176. On peut voir qu'il y a des atmosphères dans le monde spirituel comme dans le monde naturel en ce que les anges et les esprits respirent, parlent et entendent comme les hommes dans le monde naturel, et qu'ils ne peuvent le faire qu'au moyen de l'atmosphère la plus basse, appelée air. Les anges et les esprits voient aussi comme les hommes dans le monde naturel, et la vue n'est possible que par une atmosphère plus pure que l'air ; ils pensent et sont affectés comme les hommes, et la pensée et l'affection ne sont possibles qu'au moyen d'atmosphères encore plus pures. Enfin en ce que toutes les parties du corps des anges et des esprits, tant les externes que les internes, sont tenues en un ensemble cohérent par les atmosphères, les externes par l'atmosphère aérienne, et les internes par les atmosphères éthérées. Sans la pression que ces atmosphères exercent en tous sens, et sans leur action, les formes intérieures et extérieures du corps se répandraient évidemment de tous côtés. Puisque les anges sont spirituels, et que toutes et chacune des choses de leur corps sont tenues en un ensemble cohérent dans une forme et dans un ordre par les atmosphères, il en découle que ces atmosphères sont spirituelles. Elles le sont parce qu'elles tirent leur origine du Soleil spirituel qui est le premier procédant du Divin Amour et de la Divine Sagesse du Seigneur.

_Données fournies_
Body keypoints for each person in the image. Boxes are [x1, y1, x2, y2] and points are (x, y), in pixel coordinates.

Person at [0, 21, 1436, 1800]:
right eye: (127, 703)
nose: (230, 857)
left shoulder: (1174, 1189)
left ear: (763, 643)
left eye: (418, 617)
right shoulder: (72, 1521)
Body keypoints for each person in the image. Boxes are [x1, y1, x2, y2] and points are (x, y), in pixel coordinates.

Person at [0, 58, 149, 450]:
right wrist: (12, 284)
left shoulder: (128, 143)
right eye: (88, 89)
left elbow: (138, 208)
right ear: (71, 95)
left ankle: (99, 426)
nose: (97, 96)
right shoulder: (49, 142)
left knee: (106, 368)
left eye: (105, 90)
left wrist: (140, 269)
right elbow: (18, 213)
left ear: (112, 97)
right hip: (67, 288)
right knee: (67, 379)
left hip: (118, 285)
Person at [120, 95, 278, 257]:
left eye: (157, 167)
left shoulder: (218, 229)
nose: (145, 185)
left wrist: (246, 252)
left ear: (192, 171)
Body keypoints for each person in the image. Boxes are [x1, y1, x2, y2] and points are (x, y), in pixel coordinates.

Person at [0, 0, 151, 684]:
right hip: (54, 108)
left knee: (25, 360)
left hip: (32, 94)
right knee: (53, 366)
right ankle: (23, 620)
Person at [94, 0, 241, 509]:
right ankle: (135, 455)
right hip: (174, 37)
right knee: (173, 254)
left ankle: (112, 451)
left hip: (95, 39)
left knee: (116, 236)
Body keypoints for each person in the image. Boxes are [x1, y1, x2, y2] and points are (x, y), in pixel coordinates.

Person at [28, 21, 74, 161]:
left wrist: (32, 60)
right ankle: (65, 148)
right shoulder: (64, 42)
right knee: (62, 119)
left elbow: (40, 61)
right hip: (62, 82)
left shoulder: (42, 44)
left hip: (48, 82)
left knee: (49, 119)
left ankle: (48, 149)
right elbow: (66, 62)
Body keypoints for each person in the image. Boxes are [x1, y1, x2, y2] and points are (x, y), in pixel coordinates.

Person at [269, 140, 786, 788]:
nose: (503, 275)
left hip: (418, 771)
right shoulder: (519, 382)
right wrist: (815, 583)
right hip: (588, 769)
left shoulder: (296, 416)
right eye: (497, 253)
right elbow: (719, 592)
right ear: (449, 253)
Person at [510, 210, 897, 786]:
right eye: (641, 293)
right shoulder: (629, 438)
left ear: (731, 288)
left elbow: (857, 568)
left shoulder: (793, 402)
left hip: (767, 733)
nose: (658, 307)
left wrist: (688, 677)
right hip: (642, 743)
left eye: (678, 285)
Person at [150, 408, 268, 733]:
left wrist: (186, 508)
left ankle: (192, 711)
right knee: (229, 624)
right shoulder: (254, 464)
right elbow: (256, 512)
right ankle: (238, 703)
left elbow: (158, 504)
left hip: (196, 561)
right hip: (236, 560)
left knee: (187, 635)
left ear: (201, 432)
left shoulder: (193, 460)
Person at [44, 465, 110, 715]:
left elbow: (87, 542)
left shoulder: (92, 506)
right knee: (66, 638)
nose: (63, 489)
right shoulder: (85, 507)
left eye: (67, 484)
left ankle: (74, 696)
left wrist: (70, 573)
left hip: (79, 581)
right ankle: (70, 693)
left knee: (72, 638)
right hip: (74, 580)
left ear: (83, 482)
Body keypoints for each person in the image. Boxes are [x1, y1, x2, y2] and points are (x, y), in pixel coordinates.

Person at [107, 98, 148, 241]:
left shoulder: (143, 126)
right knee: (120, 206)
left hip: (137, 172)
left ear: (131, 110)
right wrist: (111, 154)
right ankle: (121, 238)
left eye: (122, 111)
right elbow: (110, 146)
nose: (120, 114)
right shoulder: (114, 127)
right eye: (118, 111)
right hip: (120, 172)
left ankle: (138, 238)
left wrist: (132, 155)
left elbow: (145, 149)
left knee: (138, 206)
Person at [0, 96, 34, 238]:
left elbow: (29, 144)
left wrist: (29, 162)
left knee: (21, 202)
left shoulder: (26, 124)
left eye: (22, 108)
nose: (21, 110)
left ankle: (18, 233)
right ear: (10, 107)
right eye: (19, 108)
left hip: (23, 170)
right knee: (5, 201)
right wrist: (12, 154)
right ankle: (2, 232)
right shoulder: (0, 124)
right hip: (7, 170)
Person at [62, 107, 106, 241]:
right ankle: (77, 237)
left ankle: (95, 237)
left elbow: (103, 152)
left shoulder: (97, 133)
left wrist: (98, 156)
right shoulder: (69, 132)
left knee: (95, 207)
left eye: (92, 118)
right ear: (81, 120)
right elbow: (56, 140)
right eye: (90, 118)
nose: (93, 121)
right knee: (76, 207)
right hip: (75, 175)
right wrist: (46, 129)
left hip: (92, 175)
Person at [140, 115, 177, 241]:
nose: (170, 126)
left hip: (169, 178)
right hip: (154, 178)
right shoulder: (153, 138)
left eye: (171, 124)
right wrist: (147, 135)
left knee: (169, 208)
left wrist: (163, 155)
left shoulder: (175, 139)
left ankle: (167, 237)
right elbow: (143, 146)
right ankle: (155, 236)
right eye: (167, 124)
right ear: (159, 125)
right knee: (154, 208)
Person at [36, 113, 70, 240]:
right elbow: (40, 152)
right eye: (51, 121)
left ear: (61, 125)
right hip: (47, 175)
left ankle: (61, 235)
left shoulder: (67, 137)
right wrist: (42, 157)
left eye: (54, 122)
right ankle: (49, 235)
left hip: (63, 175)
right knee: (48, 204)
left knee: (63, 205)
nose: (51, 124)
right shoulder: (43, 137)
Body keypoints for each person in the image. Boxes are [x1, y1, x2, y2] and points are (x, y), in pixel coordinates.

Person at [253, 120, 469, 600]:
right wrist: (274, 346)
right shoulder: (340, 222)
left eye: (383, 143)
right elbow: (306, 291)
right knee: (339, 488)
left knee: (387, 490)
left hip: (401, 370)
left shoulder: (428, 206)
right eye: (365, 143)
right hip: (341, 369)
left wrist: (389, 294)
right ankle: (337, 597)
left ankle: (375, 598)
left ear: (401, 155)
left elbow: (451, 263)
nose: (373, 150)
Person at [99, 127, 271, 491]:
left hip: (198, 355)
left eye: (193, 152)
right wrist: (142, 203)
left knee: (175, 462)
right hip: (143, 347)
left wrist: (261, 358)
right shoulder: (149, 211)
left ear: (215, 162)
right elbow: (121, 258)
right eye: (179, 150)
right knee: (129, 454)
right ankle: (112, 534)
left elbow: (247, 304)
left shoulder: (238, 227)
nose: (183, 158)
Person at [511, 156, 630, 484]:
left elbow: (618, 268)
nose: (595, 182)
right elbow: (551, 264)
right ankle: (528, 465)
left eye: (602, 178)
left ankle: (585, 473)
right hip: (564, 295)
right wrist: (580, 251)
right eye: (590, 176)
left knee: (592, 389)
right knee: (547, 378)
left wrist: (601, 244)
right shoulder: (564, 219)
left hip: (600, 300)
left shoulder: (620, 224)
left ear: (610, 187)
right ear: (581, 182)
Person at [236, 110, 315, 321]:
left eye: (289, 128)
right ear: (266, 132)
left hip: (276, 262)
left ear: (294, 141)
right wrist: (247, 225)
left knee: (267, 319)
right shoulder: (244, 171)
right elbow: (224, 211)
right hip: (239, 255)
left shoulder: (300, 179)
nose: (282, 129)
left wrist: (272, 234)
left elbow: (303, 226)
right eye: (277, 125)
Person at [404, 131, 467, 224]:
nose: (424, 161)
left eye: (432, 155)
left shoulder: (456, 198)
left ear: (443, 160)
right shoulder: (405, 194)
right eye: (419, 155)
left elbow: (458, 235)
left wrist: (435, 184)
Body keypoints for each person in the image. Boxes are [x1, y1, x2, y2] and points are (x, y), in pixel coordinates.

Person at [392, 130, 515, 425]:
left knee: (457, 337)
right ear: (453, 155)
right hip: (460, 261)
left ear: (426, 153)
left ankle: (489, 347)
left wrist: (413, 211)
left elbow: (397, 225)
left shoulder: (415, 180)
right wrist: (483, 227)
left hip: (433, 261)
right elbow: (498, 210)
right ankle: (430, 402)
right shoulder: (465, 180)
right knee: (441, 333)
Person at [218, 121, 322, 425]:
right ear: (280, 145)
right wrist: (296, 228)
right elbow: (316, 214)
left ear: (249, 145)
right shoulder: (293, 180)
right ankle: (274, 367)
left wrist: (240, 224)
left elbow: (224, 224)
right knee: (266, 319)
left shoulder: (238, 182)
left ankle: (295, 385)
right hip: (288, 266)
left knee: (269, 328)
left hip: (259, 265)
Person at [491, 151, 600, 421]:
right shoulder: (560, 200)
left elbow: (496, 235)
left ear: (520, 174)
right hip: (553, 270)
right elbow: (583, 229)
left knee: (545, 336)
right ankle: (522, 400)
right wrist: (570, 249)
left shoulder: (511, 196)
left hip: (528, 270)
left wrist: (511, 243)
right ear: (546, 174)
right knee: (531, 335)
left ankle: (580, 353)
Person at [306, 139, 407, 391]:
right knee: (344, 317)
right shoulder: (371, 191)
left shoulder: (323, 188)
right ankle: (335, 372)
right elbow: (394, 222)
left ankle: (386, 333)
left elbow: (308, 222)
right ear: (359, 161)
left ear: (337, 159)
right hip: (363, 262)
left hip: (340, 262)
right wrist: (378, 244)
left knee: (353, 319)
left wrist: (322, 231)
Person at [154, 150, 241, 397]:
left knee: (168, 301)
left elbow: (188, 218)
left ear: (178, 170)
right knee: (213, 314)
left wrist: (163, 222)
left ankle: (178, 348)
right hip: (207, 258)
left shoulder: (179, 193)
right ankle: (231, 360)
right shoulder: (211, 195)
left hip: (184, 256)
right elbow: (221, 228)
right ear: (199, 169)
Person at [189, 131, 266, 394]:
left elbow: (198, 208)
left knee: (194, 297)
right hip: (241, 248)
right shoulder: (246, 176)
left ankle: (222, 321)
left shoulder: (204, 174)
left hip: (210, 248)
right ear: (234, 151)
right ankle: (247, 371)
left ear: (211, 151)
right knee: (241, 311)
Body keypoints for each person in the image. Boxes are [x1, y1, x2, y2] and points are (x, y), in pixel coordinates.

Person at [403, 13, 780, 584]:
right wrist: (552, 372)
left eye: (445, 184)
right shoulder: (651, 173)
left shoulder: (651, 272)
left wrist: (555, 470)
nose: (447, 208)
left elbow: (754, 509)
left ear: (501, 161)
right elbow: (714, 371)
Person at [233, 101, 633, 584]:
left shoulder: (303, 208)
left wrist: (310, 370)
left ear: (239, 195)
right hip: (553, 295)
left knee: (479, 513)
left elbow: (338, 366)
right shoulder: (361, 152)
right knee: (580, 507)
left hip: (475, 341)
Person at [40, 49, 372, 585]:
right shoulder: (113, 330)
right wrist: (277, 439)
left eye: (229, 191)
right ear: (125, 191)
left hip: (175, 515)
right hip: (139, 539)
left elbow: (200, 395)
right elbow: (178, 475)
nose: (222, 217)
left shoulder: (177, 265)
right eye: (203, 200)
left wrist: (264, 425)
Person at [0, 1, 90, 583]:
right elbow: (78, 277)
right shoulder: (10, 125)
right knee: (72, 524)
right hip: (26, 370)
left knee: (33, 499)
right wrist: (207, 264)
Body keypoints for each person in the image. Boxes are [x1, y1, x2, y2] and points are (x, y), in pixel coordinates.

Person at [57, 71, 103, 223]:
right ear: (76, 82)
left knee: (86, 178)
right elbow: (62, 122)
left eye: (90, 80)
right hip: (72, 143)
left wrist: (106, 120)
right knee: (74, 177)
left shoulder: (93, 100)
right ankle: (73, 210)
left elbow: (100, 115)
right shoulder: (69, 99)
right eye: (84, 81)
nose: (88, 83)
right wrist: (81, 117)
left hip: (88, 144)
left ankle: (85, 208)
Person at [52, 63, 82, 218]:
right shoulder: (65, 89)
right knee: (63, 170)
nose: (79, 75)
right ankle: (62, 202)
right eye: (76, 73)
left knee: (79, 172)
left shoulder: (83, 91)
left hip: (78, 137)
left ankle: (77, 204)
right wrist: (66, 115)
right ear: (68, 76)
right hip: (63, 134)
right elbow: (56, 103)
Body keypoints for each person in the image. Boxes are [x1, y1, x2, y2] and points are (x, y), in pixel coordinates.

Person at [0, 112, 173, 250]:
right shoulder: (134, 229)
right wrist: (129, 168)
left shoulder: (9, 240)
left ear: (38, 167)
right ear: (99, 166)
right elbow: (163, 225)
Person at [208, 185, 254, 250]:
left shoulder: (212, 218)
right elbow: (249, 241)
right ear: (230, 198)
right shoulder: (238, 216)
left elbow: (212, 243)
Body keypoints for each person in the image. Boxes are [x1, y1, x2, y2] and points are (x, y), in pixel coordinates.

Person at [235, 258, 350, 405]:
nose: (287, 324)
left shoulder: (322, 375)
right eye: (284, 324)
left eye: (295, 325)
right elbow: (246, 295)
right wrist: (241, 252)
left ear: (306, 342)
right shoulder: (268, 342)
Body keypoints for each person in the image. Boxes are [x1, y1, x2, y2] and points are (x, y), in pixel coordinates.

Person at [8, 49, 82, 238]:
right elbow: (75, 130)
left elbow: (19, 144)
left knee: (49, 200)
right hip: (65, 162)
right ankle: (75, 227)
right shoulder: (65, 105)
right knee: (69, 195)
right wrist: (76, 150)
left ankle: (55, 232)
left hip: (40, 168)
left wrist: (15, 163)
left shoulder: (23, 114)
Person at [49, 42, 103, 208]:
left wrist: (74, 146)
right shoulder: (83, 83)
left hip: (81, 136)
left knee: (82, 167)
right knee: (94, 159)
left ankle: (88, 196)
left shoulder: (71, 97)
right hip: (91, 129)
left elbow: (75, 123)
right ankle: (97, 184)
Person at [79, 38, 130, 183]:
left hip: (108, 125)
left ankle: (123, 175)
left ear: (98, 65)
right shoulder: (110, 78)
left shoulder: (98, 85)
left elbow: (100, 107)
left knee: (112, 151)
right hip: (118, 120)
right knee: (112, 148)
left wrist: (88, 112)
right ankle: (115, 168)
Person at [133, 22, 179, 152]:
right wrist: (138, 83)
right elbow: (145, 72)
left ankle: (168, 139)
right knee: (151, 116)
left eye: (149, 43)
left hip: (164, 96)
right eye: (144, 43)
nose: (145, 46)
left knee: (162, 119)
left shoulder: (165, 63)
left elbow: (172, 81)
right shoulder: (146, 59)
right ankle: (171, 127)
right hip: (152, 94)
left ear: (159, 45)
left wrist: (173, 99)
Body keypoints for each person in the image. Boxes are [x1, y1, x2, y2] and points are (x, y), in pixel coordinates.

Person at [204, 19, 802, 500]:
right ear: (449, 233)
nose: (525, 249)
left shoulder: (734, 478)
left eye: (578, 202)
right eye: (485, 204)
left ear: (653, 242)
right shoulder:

_Consigne_
Selon l'extrait sur les atmosphères du monde spirituel, quelle atmosphère maintient en un ensemble cohérent les parties externes du corps des anges et des esprits ?

_Réponse_
L'atmosphère aérienne.